| EXERCISE DESCRIPTION |
Only one stretch of the data below is needed. Output the lines from the one with "35176205 | PVT | DNB |" up to and including the one with "35365719 | TEC4 | DNB |", exactly as they stand.

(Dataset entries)
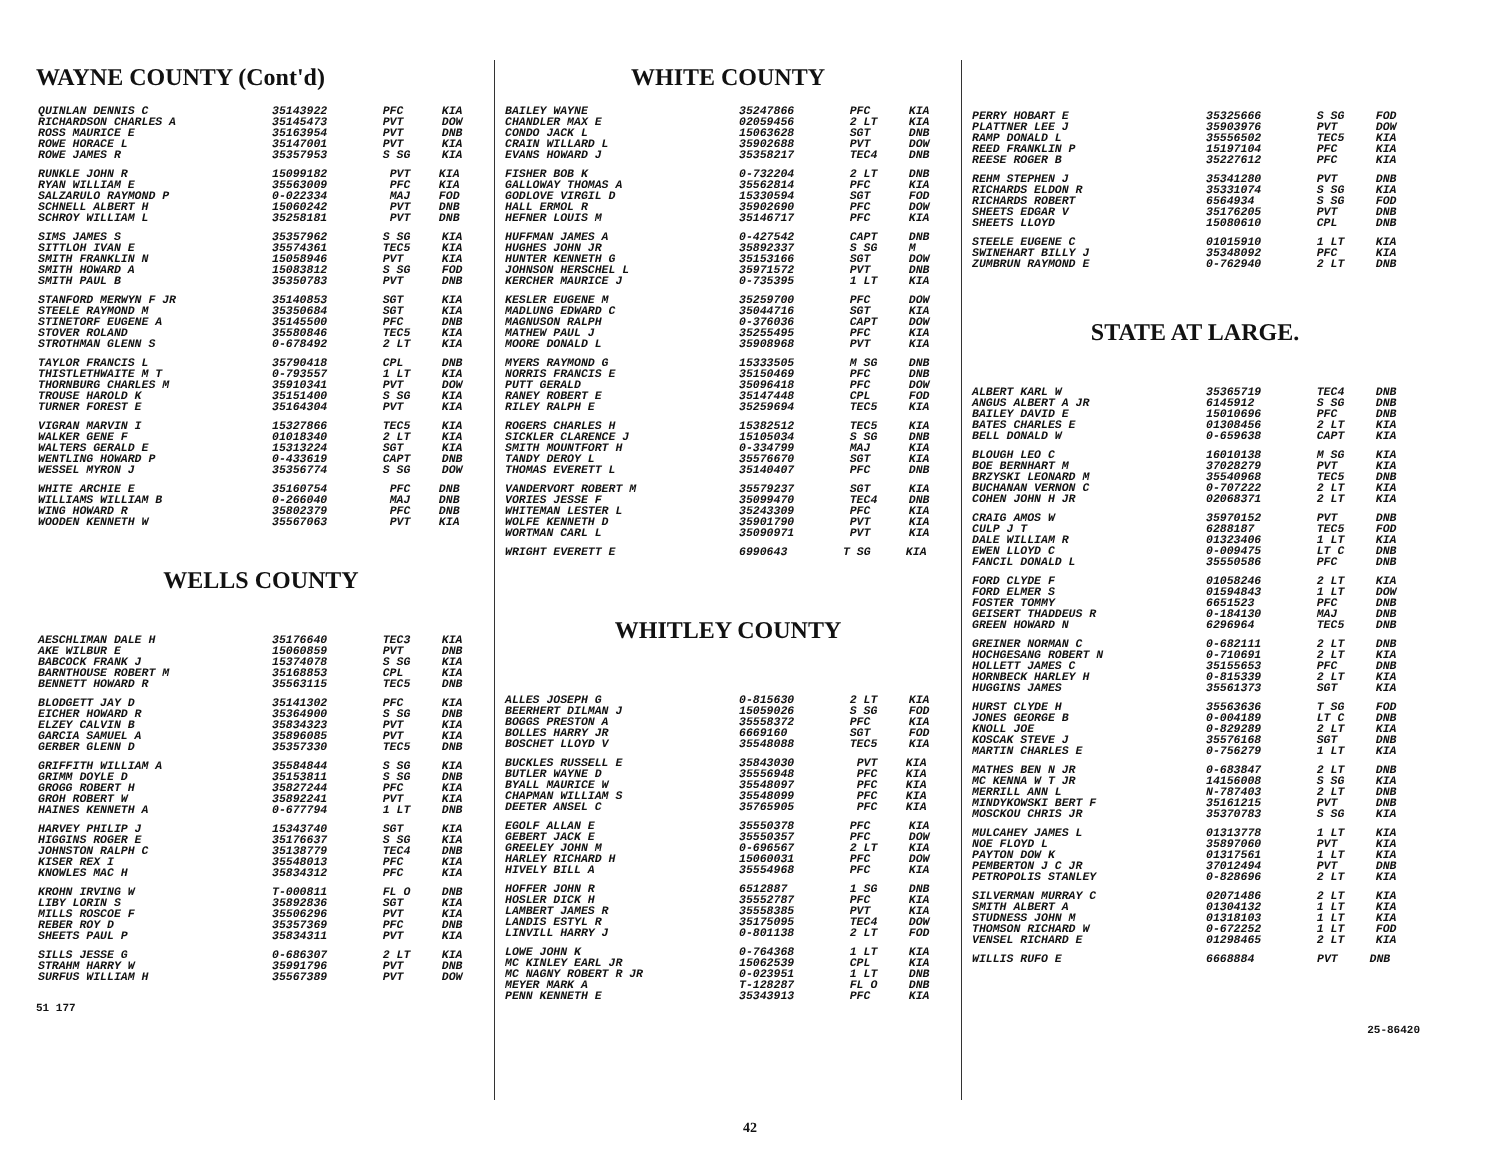WAYNE COUNTY (Cont'd)
| QUINLAN DENNIS C | 35143922 | PFC | KIA |
| RICHARDSON CHARLES A | 35145473 | PVT | DOW |
| ROSS MAURICE E | 35163954 | PVT | DNB |
| ROWE HORACE L | 35147001 | PVT | KIA |
| ROWE JAMES R | 35357953 | S SG | KIA |
| RUNKLE JOHN R | 15099182 | PVT | KIA |
| RYAN WILLIAM E | 35563009 | PFC | KIA |
| SALZARULO RAYMOND P | 0-022334 | MAJ | FOD |
| SCHNELL ALBERT H | 15060242 | PVT | DNB |
| SCHROY WILLIAM L | 35258181 | PVT | DNB |
| SIMS JAMES S | 35357962 | S SG | KIA |
| SITTLOH IVAN E | 35574361 | TEC5 | KIA |
| SMITH FRANKLIN N | 15058946 | PVT | KIA |
| SMITH HOWARD A | 15083812 | S SG | FOD |
| SMITH PAUL B | 35350783 | PVT | DNB |
| STANFORD MERWYN F JR | 35140853 | SGT | KIA |
| STEELE RAYMOND M | 35350684 | SGT | KIA |
| STINETORF EUGENE A | 35145500 | PFC | DNB |
| STOVER ROLAND | 35580846 | TEC5 | KIA |
| STROTHMAN GLENN S | 0-678492 | 2 LT | KIA |
| TAYLOR FRANCIS L | 35790418 | CPL | DNB |
| THISTLETHWAITE M T | 0-793557 | 1 LT | KIA |
| THORNBURG CHARLES M | 35910341 | PVT | DOW |
| TROUSE HAROLD K | 35151400 | S SG | KIA |
| TURNER FOREST E | 35164304 | PVT | KIA |
| VIGRAN MARVIN I | 15327866 | TEC5 | KIA |
| WALKER GENE F | 01018340 | 2 LT | KIA |
| WALTERS GERALD E | 15313224 | SGT | KIA |
| WENTLING HOWARD P | 0-433619 | CAPT | DNB |
| WESSEL MYRON J | 35356774 | S SG | DOW |
| WHITE ARCHIE E | 35160754 | PFC | DNB |
| WILLIAMS WILLIAM B | 0-266040 | MAJ | DNB |
| WING HOWARD R | 35802379 | PFC | DNB |
| WOODEN KENNETH W | 35567063 | PVT | KIA |
WELLS COUNTY
| AESCHLIMAN DALE H | 35176640 | TEC3 | KIA |
| AKE WILBUR E | 15060859 | PVT | DNB |
| BABCOCK FRANK J | 15374078 | S SG | KIA |
| BARNTHOUSE ROBERT M | 35168853 | CPL | KIA |
| BENNETT HOWARD R | 35563115 | TEC5 | DNB |
| BLODGETT JAY D | 35141302 | PFC | KIA |
| EICHER HOWARD R | 35364900 | S SG | DNB |
| ELZEY CALVIN B | 35834323 | PVT | KIA |
| GARCIA SAMUEL A | 35896085 | PVT | KIA |
| GERBER GLENN D | 35357330 | TEC5 | DNB |
| GRIFFITH WILLIAM A | 35584844 | S SG | KIA |
| GRIMM DOYLE D | 35153811 | S SG | DNB |
| GROGG ROBERT H | 35827244 | PFC | KIA |
| GROH ROBERT W | 35892241 | PVT | KIA |
| HAINES KENNETH A | 0-677794 | 1 LT | DNB |
| HARVEY PHILIP J | 15343740 | SGT | KIA |
| HIGGINS ROGER E | 35176637 | S SG | KIA |
| JOHNSTON RALPH C | 35138779 | TEC4 | DNB |
| KISER REX I | 35548013 | PFC | KIA |
| KNOWLES MAC H | 35834312 | PFC | KIA |
| KROHN IRVING W | T-000811 | FL O | DNB |
| LIBY LORIN S | 35892836 | SGT | KIA |
| MILLS ROSCOE F | 35506296 | PVT | KIA |
| REBER ROY D | 35357369 | PFC | DNB |
| SHEETS PAUL P | 35834311 | PVT | KIA |
| SILLS JESSE G | 0-686307 | 2 LT | KIA |
| STRAHM HARRY W | 35991796 | PVT | DNB |
| SURFUS WILLIAM H | 35567389 | PVT | DOW |
51 177
WHITE COUNTY
| BAILEY WAYNE | 35247866 | PFC | KIA |
| CHANDLER MAX E | 02059456 | 2 LT | KIA |
| CONDO JACK L | 15063628 | SGT | DNB |
| CRAIN WILLARD L | 35902688 | PVT | DOW |
| EVANS HOWARD J | 35358217 | TEC4 | DNB |
| FISHER BOB K | 0-732204 | 2 LT | DNB |
| GALLOWAY THOMAS A | 35562814 | PFC | KIA |
| GODLOVE VIRGIL D | 15330594 | SGT | FOD |
| HALL ERMOL R | 35902690 | PFC | DOW |
| HEFNER LOUIS M | 35146717 | PFC | KIA |
| HUFFMAN JAMES A | 0-427542 | CAPT | DNB |
| HUGHES JOHN JR | 35892337 | S SG | M |
| HUNTER KENNETH G | 35153166 | SGT | DOW |
| JOHNSON HERSCHEL L | 35971572 | PVT | DNB |
| KERCHER MAURICE J | 0-735395 | 1 LT | KIA |
| KESLER EUGENE M | 35259700 | PFC | DOW |
| MADLUNG EDWARD C | 35044716 | SGT | KIA |
| MAGNUSON RALPH | 0-376036 | CAPT | DOW |
| MATHEW PAUL J | 35255495 | PFC | KIA |
| MOORE DONALD L | 35908968 | PVT | KIA |
| MYERS RAYMOND G | 15333505 | M SG | DNB |
| NORRIS FRANCIS E | 35150469 | PFC | DNB |
| PUTT GERALD | 35096418 | PFC | DOW |
| RANEY ROBERT E | 35147448 | CPL | FOD |
| RILEY RALPH E | 35259694 | TEC5 | KIA |
| ROGERS CHARLES H | 15382512 | TEC5 | KIA |
| SICKLER CLARENCE J | 15105034 | S SG | DNB |
| SMITH MOUNTFORT H | 0-334799 | MAJ | KIA |
| TANDY DEROY L | 35576670 | SGT | KIA |
| THOMAS EVERETT L | 35140407 | PFC | DNB |
| VANDERVORT ROBERT M | 35579237 | SGT | KIA |
| VORIES JESSE F | 35099470 | TEC4 | DNB |
| WHITEMAN LESTER L | 35243309 | PFC | KIA |
| WOLFE KENNETH D | 35901790 | PVT | KIA |
| WORTMAN CARL L | 35090971 | PVT | KIA |
| WRIGHT EVERETT E | 6990643 | T SG | KIA |
WHITLEY COUNTY
| ALLES JOSEPH G | 0-815630 | 2 LT | KIA |
| BEERHERT DILMAN J | 15059026 | S SG | FOD |
| BOGGS PRESTON A | 35558372 | PFC | KIA |
| BOLLES HARRY JR | 6669160 | SGT | FOD |
| BOSCHET LLOYD V | 35548088 | TEC5 | KIA |
| BUCKLES RUSSELL E | 35843030 | PVT | KIA |
| BUTLER WAYNE D | 35556948 | PFC | KIA |
| BYALL MAURICE W | 35548097 | PFC | KIA |
| CHAPMAN WILLIAM S | 35548099 | PFC | KIA |
| DEETER ANSEL C | 35765905 | PFC | KIA |
| EGOLF ALLAN E | 35550378 | PFC | KIA |
| GEBERT JACK E | 35550357 | PFC | DOW |
| GREELEY JOHN M | 0-696567 | 2 LT | KIA |
| HARLEY RICHARD H | 15060031 | PFC | DOW |
| HIVELY BILL A | 35554968 | PFC | KIA |
| HOFFER JOHN R | 6512887 | 1 SG | DNB |
| HOSLER DICK H | 35552787 | PFC | KIA |
| LAMBERT JAMES R | 35558385 | PVT | KIA |
| LANDIS ESTYL R | 35175095 | TEC4 | DOW |
| LINVILL HARRY J | 0-801138 | 2 LT | FOD |
| LOWE JOHN K | 0-764368 | 1 LT | KIA |
| MC KINLEY EARL JR | 15062539 | CPL | KIA |
| MC NAGNY ROBERT R JR | 0-023951 | 1 LT | DNB |
| MEYER MARK A | T-128287 | FL O | DNB |
| PENN KENNETH E | 35343913 | PFC | KIA |
| PERRY HOBART E | 35325666 | S SG | FOD |
| PLATTNER LEE J | 35903976 | PVT | DOW |
| RAMP DONALD L | 35556502 | TEC5 | KIA |
| REED FRANKLIN P | 15197104 | PFC | KIA |
| REESE ROGER B | 35227612 | PFC | KIA |
| REHM STEPHEN J | 35341280 | PVT | DNB |
| RICHARDS ELDON R | 35331074 | S SG | KIA |
| RICHARDS ROBERT | 6564934 | S SG | FOD |
| SHEETS EDGAR V | 35176205 | PVT | DNB |
| SHEETS LLOYD | 15080610 | CPL | DNB |
| STEELE EUGENE C | 01015910 | 1 LT | KIA |
| SWINEHART BILLY J | 35348092 | PFC | KIA |
| ZUMBRUN RAYMOND E | 0-762940 | 2 LT | DNB |
STATE AT LARGE.
| ALBERT KARL W | 35365719 | TEC4 | DNB |
| ANGUS ALBERT A JR | 6145912 | S SG | DNB |
| BAILEY DAVID E | 15010696 | PFC | DNB |
| BATES CHARLES E | 01308456 | 2 LT | KIA |
| BELL DONALD W | 0-659638 | CAPT | KIA |
| BLOUGH LEO C | 16010138 | M SG | KIA |
| BOE BERNHART M | 37028279 | PVT | KIA |
| BRZYSKI LEONARD M | 35540968 | TEC5 | DNB |
| BUCHANAN VERNON C | 0-707222 | 2 LT | KIA |
| COHEN JOHN H JR | 02068371 | 2 LT | KIA |
| CRAIG AMOS W | 35970152 | PVT | DNB |
| CULP J T | 6288187 | TEC5 | FOD |
| DALE WILLIAM R | 01323406 | 1 LT | KIA |
| EWEN LLOYD C | 0-009475 | LT C | DNB |
| FANCIL DONALD L | 35550586 | PFC | DNB |
| FORD CLYDE F | 01058246 | 2 LT | KIA |
| FORD ELMER S | 01594843 | 1 LT | DOW |
| FOSTER TOMMY | 6651523 | PFC | DNB |
| GEISERT THADDEUS R | 0-184130 | MAJ | DNB |
| GREEN HOWARD N | 6296964 | TEC5 | DNB |
| GREINER NORMAN C | 0-682111 | 2 LT | DNB |
| HOCHGESANG ROBERT N | 0-710691 | 2 LT | KIA |
| HOLLETT JAMES C | 35155653 | PFC | DNB |
| HORNBECK HARLEY H | 0-815339 | 2 LT | KIA |
| HUGGINS JAMES | 35561373 | SGT | KIA |
| HURST CLYDE H | 35563636 | T SG | FOD |
| JONES GEORGE B | 0-004189 | LT C | DNB |
| KNOLL JOE | 0-829289 | 2 LT | KIA |
| KOSCAK STEVE J | 35576168 | SGT | DNB |
| MARTIN CHARLES E | 0-756279 | 1 LT | KIA |
| MATHES BEN N JR | 0-683847 | 2 LT | DNB |
| MC KENNA W T JR | 14156008 | S SG | KIA |
| MERRILL ANN L | N-787403 | 2 LT | DNB |
| MINDYKOWSKI BERT F | 35161215 | PVT | DNB |
| MOSCKOU CHRIS JR | 35370783 | S SG | KIA |
| MULCAHEY JAMES L | 01313778 | 1 LT | KIA |
| NOE FLOYD L | 35897060 | PVT | KIA |
| PAYTON DOW K | 01317561 | 1 LT | KIA |
| PEMBERTON J C JR | 37012494 | PVT | DNB |
| PETROPOLIS STANLEY | 0-828696 | 2 LT | KIA |
| SILVERMAN MURRAY C | 02071486 | 2 LT | KIA |
| SMITH ALBERT A | 01304132 | 1 LT | KIA |
| STUDNESS JOHN M | 01318103 | 1 LT | KIA |
| THOMSON RICHARD W | 0-672252 | 1 LT | FOD |
| VENSEL RICHARD E | 01298465 | 2 LT | KIA |
| WILLIS RUFO E | 6668884 | PVT | DNB |
25-86420
42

| RESPONSE AREA |
| SHEETS EDGAR V | 35176205 | PVT | DNB |
| SHEETS LLOYD | 15080610 | CPL | DNB |
| STEELE EUGENE C | 01015910 | 1 LT | KIA |
| SWINEHART BILLY J | 35348092 | PFC | KIA |
| ZUMBRUN RAYMOND E | 0-762940 | 2 LT | DNB |
STATE AT LARGE.
| ALBERT KARL W | 35365719 | TEC4 | DNB |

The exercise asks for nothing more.